[Front-end code change data]
------------------------------------------------------------------------
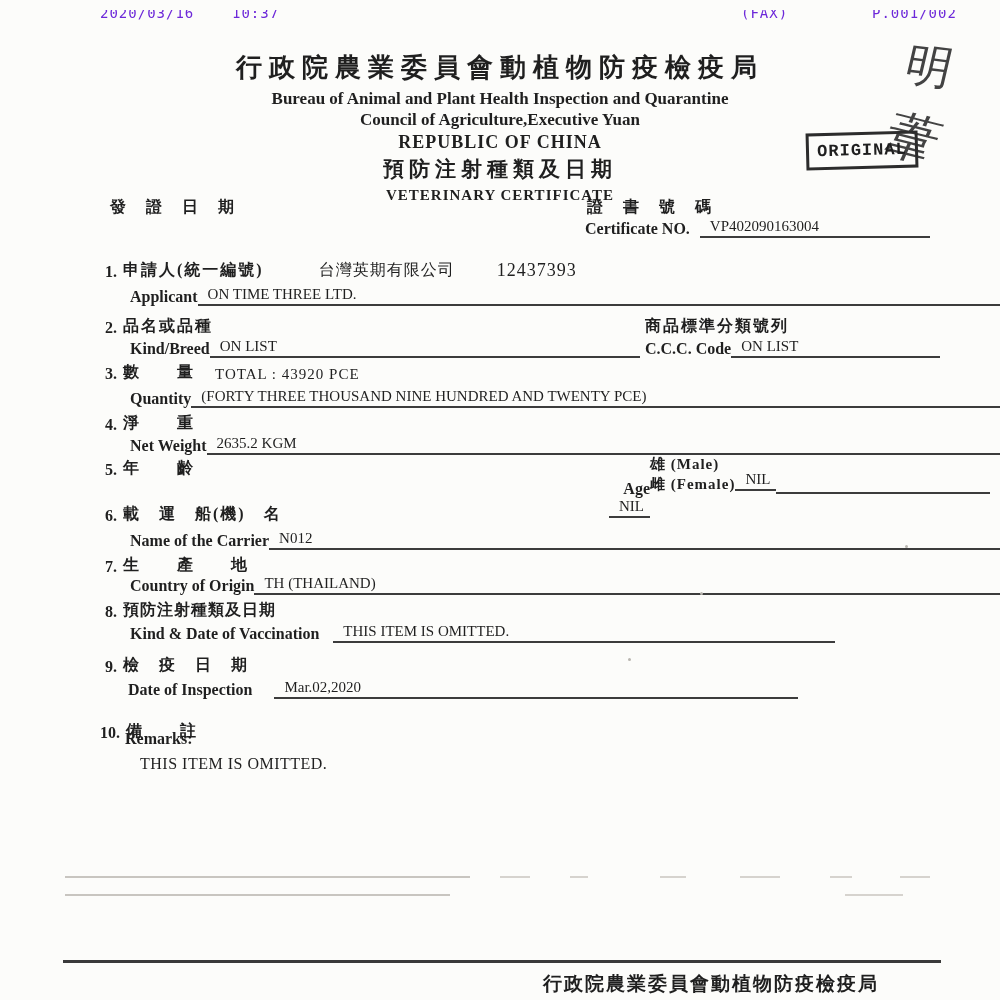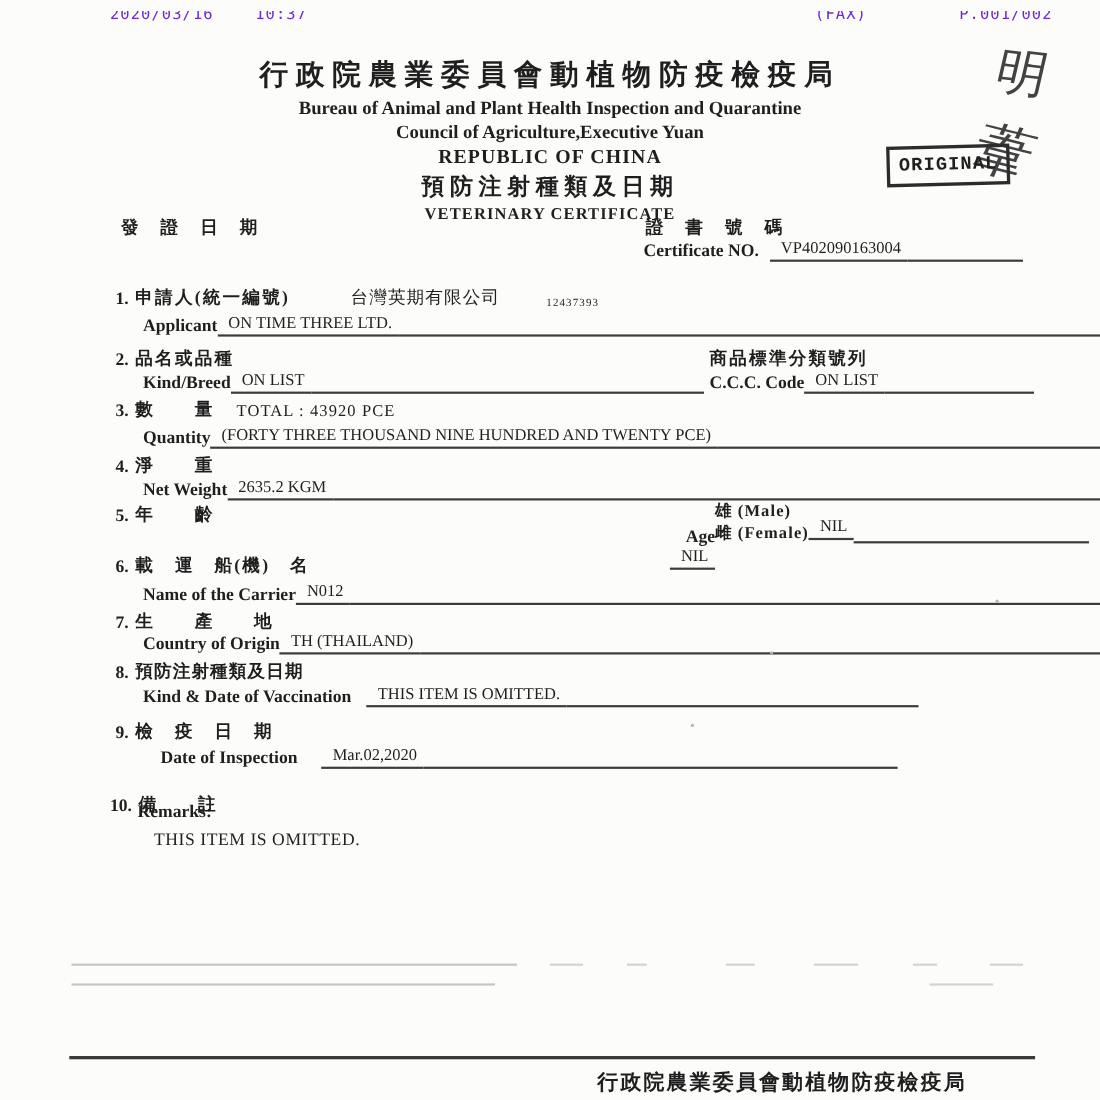--- a/index.html
+++ b/index.html
@@ -37,21 +37,21 @@
 
   
   .stamp {
     position:absolute; left:806px; top:132px; width:106px; height:31px;
     border:3px solid #2c2c2c; display:flex; align-items:center; justify-content:center;
     transform:rotate(-1.5deg);
     font-family:"Liberation Mono",monospace; font-size:17px; letter-spacing:1px; font-weight:bold;
   }
 
   .company { font-size:16px; margin-left:55px; letter-spacing:1px; white-space:pre; }
-  .uid { font-size:10px; margin-left:42px; letter-spacing:1px; }
+  .uid { font-size:18px; margin-left:42px; letter-spacing:1px; }
   .total { font-size:15px; margin-left:20px; letter-spacing:1px; }
   .mf { position:absolute; font-weight:bold; font-size:15px; white-space:pre; letter-spacing:1px; }
   .raised { transform:translateY(-3px); }
 
   .faintline { position:absolute; height:2px; background:#c8c5c0; }
   .faintdash { position:absolute; height:2px; background:#d6d3ce; }
   .solidline { position:absolute; height:3px; background:#3a3a3a; }
   .dot { position:absolute; width:3px; height:3px; background:#b9b6b0; border-radius:50%; }
   .footer-zh { position:absolute; left:543px; top:971px; font-size:19px; font-weight:bold; letter-spacing:2px; white-space:pre; }
   .remarks-val { position:absolute; font-size:16px; letter-spacing:.5px; }
@@ -184,21 +184,21 @@
   <div class="row" style="left:130px; top:623px; width:705px;">
     <span class="en-label">Kind &amp; Date of Vaccination</span>
     <span class="uv" style="margin-left:14px;">THIS ITEM IS OMITTED.</span>
     <span class="fill"></span>
   </div>
 
   <div class="row" style="left:105px; top:655px;">
     <span class="num">9.</span>
     <span class="zh">檢　疫　日　期</span>
   </div>
-  <div class="row" style="left:146px; top:679px; width:670px;justify-content:flex-end;">
+  <div class="row" style="left:128px; top:679px; width:670px;justify-content:flex-end;">
     <span class="en-label">Date of Inspection</span>
     <span class="uv" style="margin-left:22px;">Mar.02,2020</span>
     <span class="fill"></span>
   </div>
 
   <div class="row" style="left:100px; top:721px;">
     <span class="num">10.</span>
     <span class="zh">備　　註</span>
   </div>
   <div class="abs en-label" style="left:125px; top:730px;">Remarks:</div>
------------------------------------------------------------------------
Problem requirements:
With the pictures omitted, reproduce the data above exactly.

Result for this task:
--- a/index.html
+++ b/index.html
@@ -37,21 +37,21 @@
 
   
   .stamp {
     position:absolute; left:806px; top:132px; width:106px; height:31px;
     border:3px solid #2c2c2c; display:flex; align-items:center; justify-content:center;
     transform:rotate(-1.5deg);
     font-family:"Liberation Mono",monospace; font-size:17px; letter-spacing:1px; font-weight:bold;
   }
 
   .company { font-size:16px; margin-left:55px; letter-spacing:1px; white-space:pre; }
-  .uid { font-size:10px; margin-left:42px; letter-spacing:1px; }
+  .uid { font-size:18px; margin-left:42px; letter-spacing:1px; }
   .total { font-size:15px; margin-left:20px; letter-spacing:1px; }
   .mf { position:absolute; font-weight:bold; font-size:15px; white-space:pre; letter-spacing:1px; }
   .raised { transform:translateY(-3px); }
 
   .faintline { position:absolute; height:2px; background:#c8c5c0; }
   .faintdash { position:absolute; height:2px; background:#d6d3ce; }
   .solidline { position:absolute; height:3px; background:#3a3a3a; }
   .dot { position:absolute; width:3px; height:3px; background:#b9b6b0; border-radius:50%; }
   .footer-zh { position:absolute; left:543px; top:971px; font-size:19px; font-weight:bold; letter-spacing:2px; white-space:pre; }
   .remarks-val { position:absolute; font-size:16px; letter-spacing:.5px; }
@@ -184,21 +184,21 @@
   <div class="row" style="left:130px; top:623px; width:705px;">
     <span class="en-label">Kind &amp; Date of Vaccination</span>
     <span class="uv" style="margin-left:14px;">THIS ITEM IS OMITTED.</span>
     <span class="fill"></span>
   </div>
 
   <div class="row" style="left:105px; top:655px;">
     <span class="num">9.</span>
     <span class="zh">檢　疫　日　期</span>
   </div>
-  <div class="row" style="left:146px; top:679px; width:670px;justify-content:flex-end;">
+  <div class="row" style="left:128px; top:679px; width:670px;justify-content:flex-end;">
     <span class="en-label">Date of Inspection</span>
     <span class="uv" style="margin-left:22px;">Mar.02,2020</span>
     <span class="fill"></span>
   </div>
 
   <div class="row" style="left:100px; top:721px;">
     <span class="num">10.</span>
     <span class="zh">備　　註</span>
   </div>
   <div class="abs en-label" style="left:125px; top:730px;">Remarks:</div>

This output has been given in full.